Vegan cooking isn’t about restrictions, blogger says
Plant-based dishes from The First Mess Cookbook showcase accessible ingredients
“I start with the enjoyment of food and work out from there,” southern Ontariobased writer and photographer Laura Wright says.
Her streamlined, stylish and seasonal approach to vegan food on her blog, thefirstmess.com, has garnered a devoted readership — not to mention 185,000 followers on Instagram.
In her debut volume, The First Mess Cookbook, Wright shares more than 125 plant-based recipes.
Rather than focusing on restrictions, she says, pleasure and appetite are always front-of-mind. Elegant yet approachable, Wright’s recipes just happen to be free of animal products. Dishes are homey and substantial, and showcase accessible ingredients.

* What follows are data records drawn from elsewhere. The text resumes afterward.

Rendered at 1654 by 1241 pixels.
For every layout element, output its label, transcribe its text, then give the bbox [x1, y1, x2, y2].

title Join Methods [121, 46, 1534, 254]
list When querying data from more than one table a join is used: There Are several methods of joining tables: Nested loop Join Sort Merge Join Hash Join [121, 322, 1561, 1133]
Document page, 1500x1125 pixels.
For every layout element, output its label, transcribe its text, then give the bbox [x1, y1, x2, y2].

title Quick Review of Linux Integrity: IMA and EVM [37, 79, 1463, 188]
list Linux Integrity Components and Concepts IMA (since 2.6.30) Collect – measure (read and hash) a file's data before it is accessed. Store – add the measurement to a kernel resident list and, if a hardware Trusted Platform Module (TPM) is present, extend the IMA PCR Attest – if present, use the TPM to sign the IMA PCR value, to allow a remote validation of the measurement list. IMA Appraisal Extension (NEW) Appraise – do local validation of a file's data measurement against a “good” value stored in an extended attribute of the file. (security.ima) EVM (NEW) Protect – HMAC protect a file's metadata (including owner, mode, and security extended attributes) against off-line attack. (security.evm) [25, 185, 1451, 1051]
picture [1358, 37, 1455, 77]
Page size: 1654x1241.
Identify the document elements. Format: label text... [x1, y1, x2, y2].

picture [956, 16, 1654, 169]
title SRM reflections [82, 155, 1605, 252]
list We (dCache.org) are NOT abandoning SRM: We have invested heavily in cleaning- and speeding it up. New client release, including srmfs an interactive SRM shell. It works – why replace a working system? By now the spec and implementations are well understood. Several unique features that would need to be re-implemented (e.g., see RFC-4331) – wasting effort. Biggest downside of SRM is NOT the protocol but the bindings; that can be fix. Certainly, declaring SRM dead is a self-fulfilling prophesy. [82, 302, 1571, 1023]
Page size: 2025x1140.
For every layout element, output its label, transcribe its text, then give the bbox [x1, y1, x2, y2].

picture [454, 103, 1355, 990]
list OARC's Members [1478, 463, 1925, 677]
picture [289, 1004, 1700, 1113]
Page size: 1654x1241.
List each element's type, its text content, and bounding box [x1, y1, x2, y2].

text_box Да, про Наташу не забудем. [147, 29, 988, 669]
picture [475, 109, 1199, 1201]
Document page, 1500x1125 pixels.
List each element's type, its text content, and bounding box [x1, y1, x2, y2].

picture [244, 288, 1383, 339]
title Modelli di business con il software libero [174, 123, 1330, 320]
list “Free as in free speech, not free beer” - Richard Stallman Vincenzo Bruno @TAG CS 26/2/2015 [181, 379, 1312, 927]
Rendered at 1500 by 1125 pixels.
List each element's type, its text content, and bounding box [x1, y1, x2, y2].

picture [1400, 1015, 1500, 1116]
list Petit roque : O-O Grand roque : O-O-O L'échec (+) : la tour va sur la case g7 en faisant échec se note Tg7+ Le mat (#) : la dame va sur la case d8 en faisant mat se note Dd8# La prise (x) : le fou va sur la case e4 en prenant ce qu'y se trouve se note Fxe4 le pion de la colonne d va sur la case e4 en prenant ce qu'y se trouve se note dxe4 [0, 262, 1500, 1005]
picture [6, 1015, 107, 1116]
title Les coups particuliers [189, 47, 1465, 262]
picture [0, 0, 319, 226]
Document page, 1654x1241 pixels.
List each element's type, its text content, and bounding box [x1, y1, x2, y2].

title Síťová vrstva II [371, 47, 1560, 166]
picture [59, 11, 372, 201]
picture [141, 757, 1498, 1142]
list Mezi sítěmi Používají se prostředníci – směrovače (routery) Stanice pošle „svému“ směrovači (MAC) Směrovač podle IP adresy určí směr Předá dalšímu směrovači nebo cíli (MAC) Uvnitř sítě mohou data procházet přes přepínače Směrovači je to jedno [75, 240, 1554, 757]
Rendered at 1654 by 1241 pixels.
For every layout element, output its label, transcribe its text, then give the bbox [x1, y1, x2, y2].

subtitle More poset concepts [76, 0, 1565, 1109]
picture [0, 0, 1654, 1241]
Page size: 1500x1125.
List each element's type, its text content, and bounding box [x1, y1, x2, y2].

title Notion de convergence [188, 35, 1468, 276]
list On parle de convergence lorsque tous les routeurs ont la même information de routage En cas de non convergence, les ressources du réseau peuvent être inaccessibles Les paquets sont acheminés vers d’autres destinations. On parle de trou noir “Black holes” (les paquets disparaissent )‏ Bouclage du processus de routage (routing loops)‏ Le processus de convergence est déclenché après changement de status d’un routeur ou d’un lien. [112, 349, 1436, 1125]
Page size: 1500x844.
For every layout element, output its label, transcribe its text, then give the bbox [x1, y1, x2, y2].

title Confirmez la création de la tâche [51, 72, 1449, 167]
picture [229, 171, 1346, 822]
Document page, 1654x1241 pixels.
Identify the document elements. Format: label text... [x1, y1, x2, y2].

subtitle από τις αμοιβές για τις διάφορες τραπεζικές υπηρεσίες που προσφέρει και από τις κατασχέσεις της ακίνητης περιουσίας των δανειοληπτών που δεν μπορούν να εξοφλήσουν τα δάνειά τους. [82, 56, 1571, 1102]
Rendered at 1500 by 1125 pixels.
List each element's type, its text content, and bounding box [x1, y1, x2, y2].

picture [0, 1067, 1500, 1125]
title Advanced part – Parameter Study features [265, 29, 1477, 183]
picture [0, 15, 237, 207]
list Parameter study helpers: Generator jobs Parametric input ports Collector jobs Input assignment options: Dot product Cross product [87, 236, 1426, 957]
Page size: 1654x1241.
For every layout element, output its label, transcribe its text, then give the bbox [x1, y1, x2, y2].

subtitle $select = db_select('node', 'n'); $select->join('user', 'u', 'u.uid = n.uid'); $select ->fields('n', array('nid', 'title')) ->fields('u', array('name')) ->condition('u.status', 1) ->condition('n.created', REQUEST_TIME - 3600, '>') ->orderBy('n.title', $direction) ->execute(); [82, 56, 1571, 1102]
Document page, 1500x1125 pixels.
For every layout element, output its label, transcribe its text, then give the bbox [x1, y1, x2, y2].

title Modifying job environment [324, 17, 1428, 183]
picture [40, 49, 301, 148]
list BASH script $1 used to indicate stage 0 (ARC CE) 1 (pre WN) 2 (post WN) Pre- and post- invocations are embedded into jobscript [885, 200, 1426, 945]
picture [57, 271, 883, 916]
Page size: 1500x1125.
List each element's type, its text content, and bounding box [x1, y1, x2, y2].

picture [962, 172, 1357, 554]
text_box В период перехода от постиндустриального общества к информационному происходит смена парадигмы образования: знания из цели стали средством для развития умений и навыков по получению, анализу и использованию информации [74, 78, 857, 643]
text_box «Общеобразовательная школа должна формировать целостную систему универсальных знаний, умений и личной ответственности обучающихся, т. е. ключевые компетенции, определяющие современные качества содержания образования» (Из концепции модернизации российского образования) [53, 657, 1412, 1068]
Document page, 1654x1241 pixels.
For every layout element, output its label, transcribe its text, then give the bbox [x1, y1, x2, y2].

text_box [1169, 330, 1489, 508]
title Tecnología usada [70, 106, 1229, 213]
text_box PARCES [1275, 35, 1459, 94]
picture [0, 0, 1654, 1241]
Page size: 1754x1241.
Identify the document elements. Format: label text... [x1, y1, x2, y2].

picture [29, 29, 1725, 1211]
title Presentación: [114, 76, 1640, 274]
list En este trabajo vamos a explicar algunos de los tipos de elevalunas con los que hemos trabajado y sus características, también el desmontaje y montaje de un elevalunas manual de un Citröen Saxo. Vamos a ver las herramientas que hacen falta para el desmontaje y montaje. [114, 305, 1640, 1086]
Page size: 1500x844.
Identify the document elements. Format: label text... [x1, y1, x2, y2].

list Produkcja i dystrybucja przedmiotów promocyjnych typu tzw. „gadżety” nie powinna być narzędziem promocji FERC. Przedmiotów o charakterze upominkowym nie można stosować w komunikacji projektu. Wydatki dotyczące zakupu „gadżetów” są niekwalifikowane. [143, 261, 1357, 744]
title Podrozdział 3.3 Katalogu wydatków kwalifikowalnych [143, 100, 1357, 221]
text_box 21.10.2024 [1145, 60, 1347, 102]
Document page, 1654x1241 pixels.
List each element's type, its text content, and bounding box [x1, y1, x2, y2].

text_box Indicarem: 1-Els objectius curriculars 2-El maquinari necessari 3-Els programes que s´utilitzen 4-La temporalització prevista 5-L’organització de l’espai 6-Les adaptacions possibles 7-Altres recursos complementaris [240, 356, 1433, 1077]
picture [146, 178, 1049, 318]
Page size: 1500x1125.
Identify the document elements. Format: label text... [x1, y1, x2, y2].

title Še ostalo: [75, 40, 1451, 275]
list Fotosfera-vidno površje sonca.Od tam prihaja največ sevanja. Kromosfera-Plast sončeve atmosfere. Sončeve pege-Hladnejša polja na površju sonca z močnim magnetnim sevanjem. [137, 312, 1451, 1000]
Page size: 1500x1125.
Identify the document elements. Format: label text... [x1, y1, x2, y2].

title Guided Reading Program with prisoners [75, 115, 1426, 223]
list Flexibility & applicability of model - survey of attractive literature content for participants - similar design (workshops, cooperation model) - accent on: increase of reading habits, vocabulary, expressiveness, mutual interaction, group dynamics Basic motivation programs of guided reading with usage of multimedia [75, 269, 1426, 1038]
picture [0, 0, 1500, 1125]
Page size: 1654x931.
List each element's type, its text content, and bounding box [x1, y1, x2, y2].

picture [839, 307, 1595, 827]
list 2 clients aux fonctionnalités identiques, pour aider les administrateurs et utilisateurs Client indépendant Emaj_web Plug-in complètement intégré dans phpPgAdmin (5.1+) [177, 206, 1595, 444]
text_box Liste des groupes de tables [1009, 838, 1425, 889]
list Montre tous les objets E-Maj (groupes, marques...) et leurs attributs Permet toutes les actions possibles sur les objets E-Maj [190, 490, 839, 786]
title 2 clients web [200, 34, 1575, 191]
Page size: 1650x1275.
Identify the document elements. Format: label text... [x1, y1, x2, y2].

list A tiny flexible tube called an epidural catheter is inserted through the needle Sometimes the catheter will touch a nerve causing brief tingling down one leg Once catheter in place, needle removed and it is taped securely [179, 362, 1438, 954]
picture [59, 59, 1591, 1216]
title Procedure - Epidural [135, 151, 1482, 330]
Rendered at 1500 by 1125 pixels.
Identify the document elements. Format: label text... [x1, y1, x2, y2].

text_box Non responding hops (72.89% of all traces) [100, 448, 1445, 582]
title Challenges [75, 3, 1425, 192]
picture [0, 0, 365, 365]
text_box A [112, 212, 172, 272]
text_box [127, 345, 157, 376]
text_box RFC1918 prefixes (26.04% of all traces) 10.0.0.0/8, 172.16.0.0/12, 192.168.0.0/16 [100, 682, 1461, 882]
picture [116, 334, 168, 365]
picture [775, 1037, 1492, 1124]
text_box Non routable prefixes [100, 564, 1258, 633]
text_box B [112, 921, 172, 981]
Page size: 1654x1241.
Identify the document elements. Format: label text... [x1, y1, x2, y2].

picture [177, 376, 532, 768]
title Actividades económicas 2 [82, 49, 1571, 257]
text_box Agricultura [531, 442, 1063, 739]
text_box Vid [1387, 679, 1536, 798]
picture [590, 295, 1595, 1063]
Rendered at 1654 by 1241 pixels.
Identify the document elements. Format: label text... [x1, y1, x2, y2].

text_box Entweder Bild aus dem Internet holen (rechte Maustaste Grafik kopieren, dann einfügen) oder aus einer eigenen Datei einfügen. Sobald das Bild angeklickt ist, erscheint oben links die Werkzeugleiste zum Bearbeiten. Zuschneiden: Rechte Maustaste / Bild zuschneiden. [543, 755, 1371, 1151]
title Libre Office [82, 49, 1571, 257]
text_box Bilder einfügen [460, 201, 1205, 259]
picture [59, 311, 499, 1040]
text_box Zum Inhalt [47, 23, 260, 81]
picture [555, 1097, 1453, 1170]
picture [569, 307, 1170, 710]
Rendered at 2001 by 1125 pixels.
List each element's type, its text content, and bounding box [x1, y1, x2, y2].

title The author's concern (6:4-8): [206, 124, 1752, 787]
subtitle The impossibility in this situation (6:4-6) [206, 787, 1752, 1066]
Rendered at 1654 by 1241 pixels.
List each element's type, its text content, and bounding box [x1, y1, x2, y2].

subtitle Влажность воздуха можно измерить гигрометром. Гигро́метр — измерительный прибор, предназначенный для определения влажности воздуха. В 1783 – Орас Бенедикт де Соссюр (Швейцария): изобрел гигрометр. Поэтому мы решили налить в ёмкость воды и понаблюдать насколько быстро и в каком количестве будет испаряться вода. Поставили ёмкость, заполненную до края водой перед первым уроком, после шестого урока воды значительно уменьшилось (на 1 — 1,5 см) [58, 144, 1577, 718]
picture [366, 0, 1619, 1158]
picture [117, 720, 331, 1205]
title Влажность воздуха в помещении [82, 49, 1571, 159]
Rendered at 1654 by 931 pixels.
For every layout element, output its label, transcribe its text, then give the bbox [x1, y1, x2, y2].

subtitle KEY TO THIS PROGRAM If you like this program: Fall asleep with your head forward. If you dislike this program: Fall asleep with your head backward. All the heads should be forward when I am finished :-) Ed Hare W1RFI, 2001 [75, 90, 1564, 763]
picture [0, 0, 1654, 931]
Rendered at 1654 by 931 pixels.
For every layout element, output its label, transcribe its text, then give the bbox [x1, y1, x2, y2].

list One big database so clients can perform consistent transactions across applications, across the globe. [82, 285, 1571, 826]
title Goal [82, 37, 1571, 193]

“I want (people) to look through the book and think, ‘I have all of those things already,’ ” she says. “Plantbased cuisine can just be part of what you’re already doing. It shouldn’t feel so ‘other.’”
Although she loves vegetables such as kohlrabi and ramps, she stuck to more mainstream ingredients in the book. Olive oil is her “main cooking oil of choice.” Whole grains and pulses (farro, lentils), flours (spelt, chickpea), sweeteners (maple syrup, medjool dates), “flavour savers” (miso, herbs and spices), and produce (Swiss chard, eggplant) are all widely available.
“(I love it) when someone who is an omnivore emails me through my site and they’ll say, ‘We eat meat, we eat cheese but we made this recipe of yours and my kids had seconds,’ ” she says. “Just those simple observations that are very real-life moments, that is so gratifying to me.”